- Born: 12 August 1970 (age 56) Karachi, Pakistan
- Education: Convent of Jesus and Mary, Karachi King's College London

= Sana Bucha =

Pakistani TV Journalist

Sana Bucha (ثنا بوچا; born 12 August 1970) is a Pakistani news anchor, who appears in prime time news talk shows. She is known for hosting a show named Lekin.

==Early life and education==
Sana Bucha received her basic education at the Convent of Jesus and Mary, Karachi School. She received her higher education at King's College London specializing in political science.

==Career==
Bucha started off as a product development associate and became the producer for the first English Language Bulletin on GEO News. Other than producing it, Bucha frequently hosted the show. After the English bulletin, hosted and produced the channel's English language show News Day. She hosted and served as the executive director for the current affairs program Crisis Cell before switching over to the new program Laikin. Bucha covers topics such as Pakistani politics and foreign relations, South Asia and the Middle East affairs, and American involvement in the region.

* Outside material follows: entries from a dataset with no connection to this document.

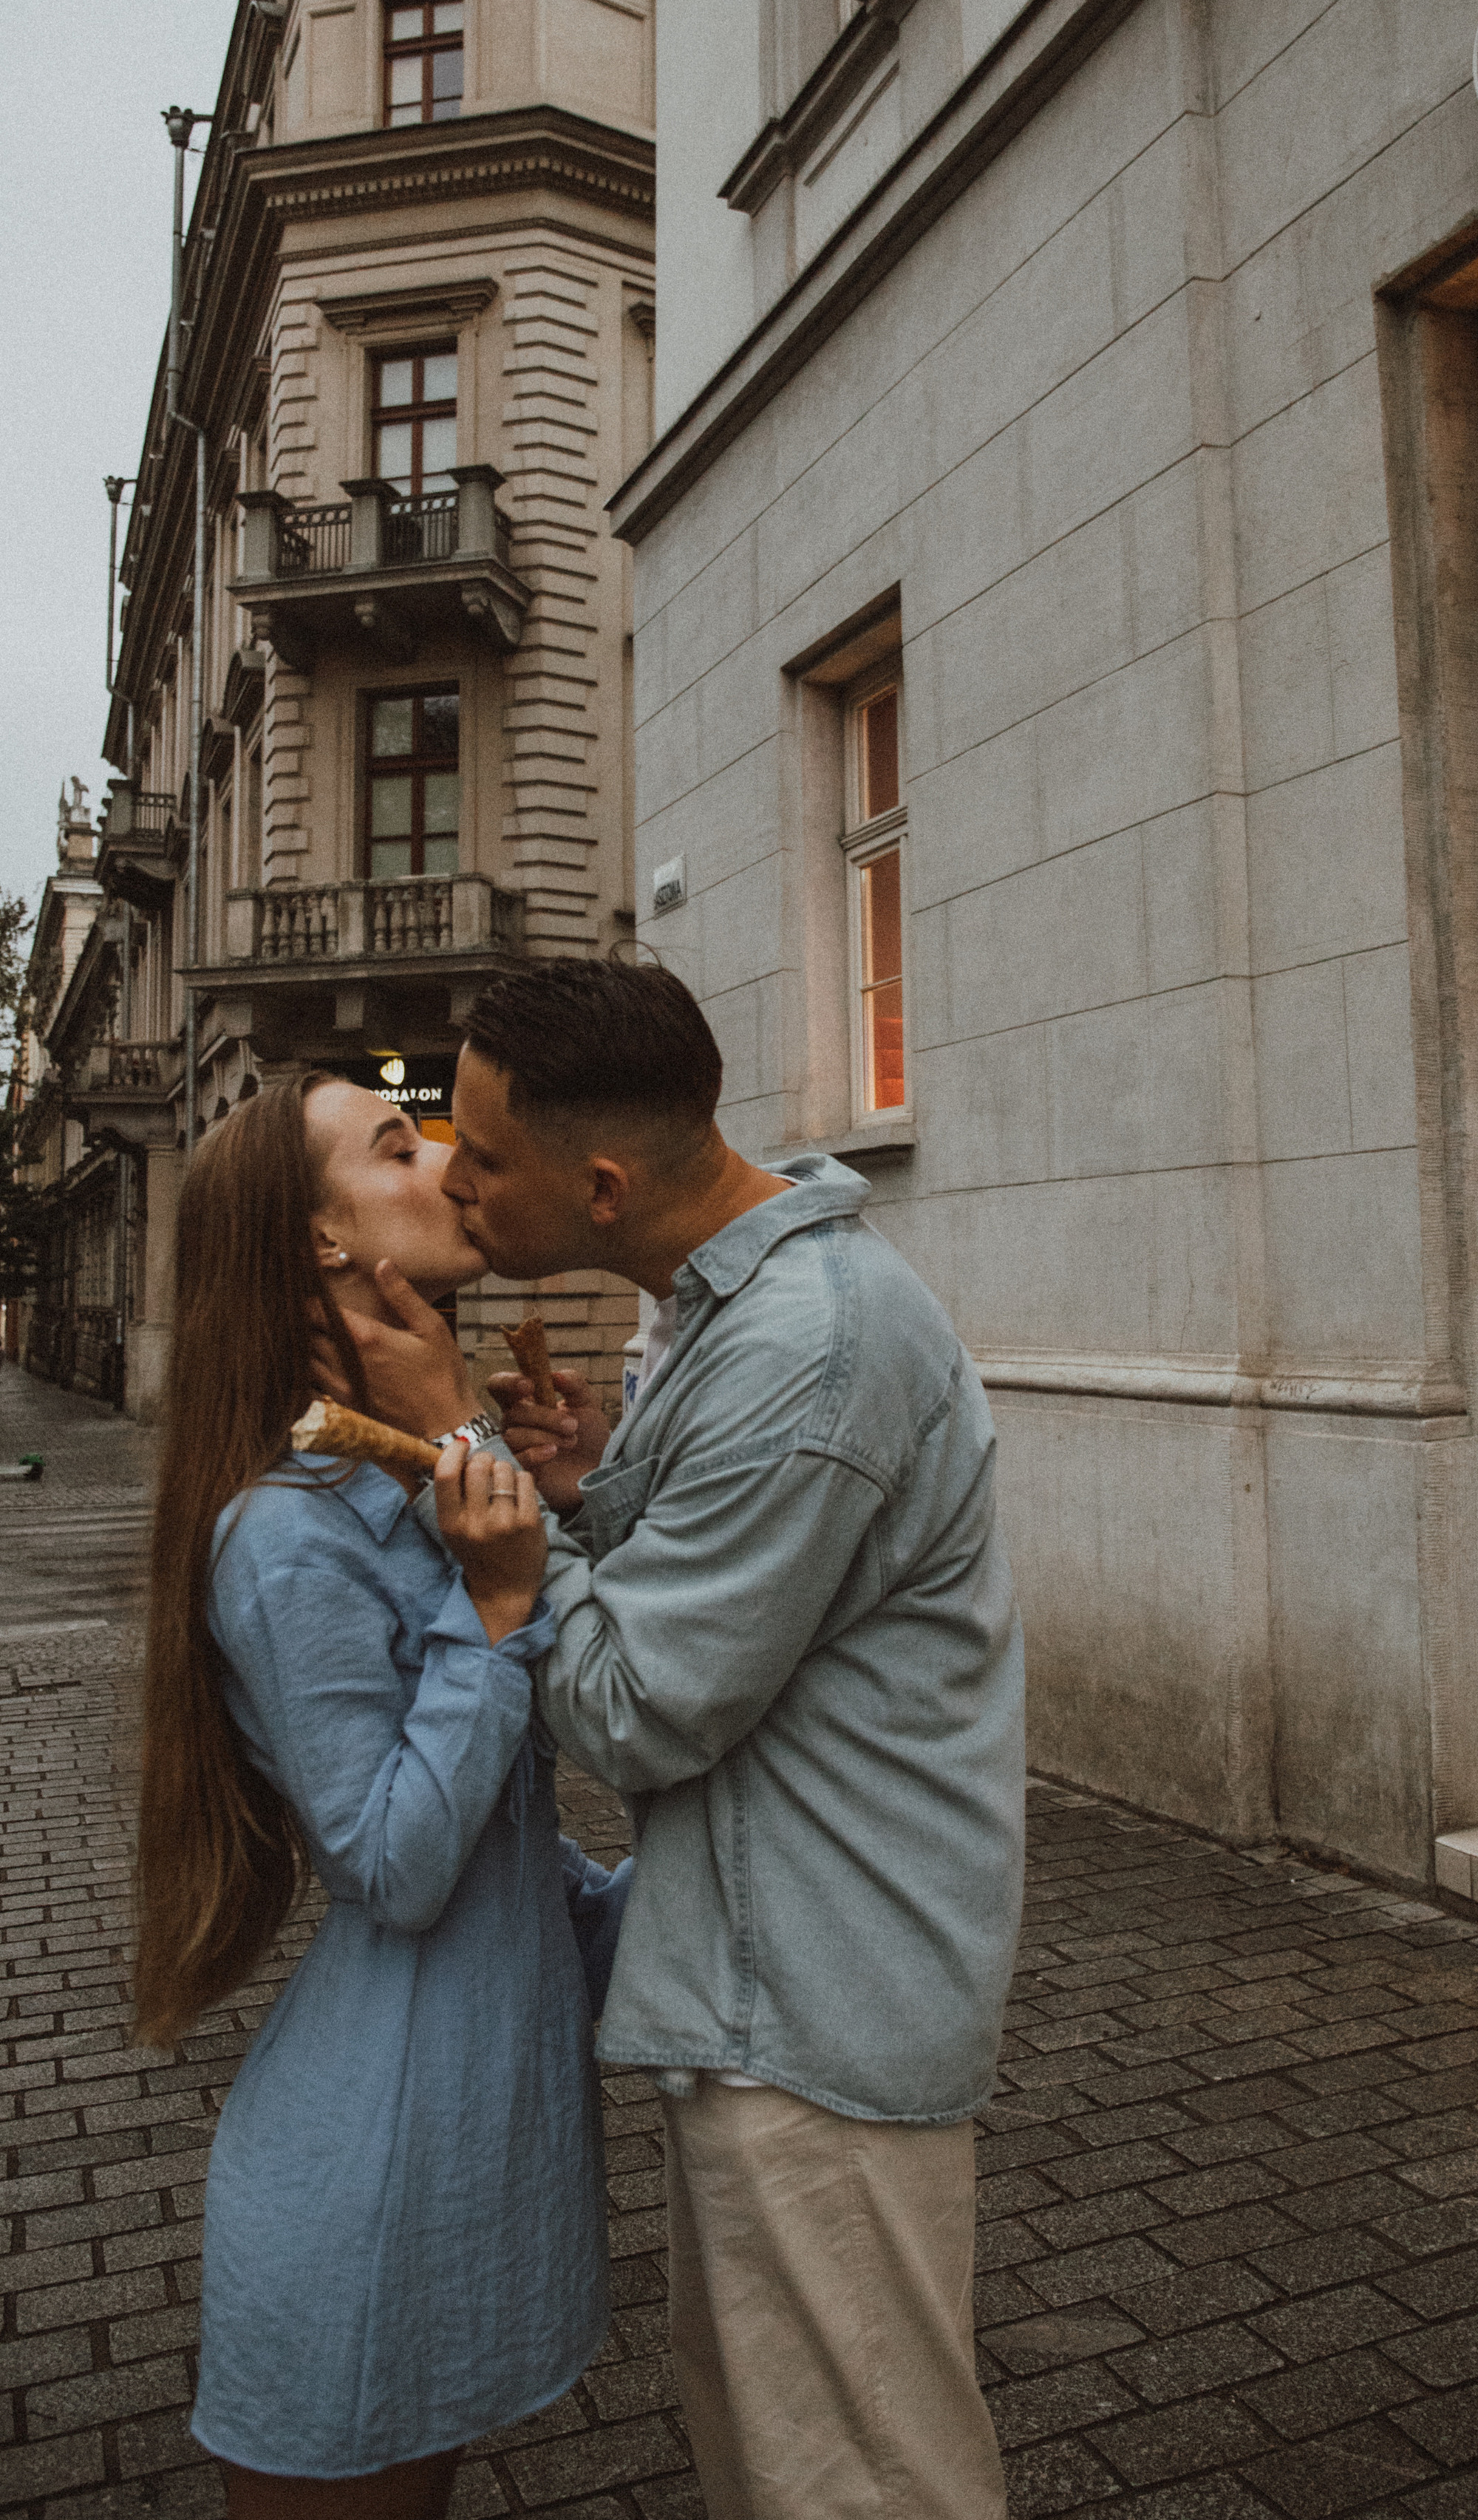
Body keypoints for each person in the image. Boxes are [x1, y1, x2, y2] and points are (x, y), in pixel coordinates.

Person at [325, 959, 1025, 2520]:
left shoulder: (806, 1346)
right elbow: (737, 1595)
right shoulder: (731, 1305)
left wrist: (477, 1482)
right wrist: (590, 1489)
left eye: (482, 1155)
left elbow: (640, 1711)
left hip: (821, 2006)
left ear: (596, 1185)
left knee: (853, 2488)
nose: (451, 1175)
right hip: (766, 1982)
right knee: (780, 2466)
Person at [133, 1072, 630, 2519]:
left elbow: (511, 1852)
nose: (451, 1160)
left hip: (459, 2145)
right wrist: (493, 1614)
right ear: (320, 1244)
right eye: (399, 1147)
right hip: (363, 2184)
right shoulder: (280, 1538)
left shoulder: (412, 1487)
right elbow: (396, 1869)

In June 2012, Sana Bucha resigned from GEO News, allegedly over the hiring of Aamir Liaquat Hussain, who was also appointed as GEO's vice-president; but Sana later rejoined Geo News after an agreement with their management.

In November 2012, Bucha resigned from Geo again, allegedly over policy differences with Geo Network about Aamir Liaquat hosting a TV show about child activist Malala Yousafzai, and joined Dunya News.

In 2020, Sana Bucha also worked for Aaj News for a few months.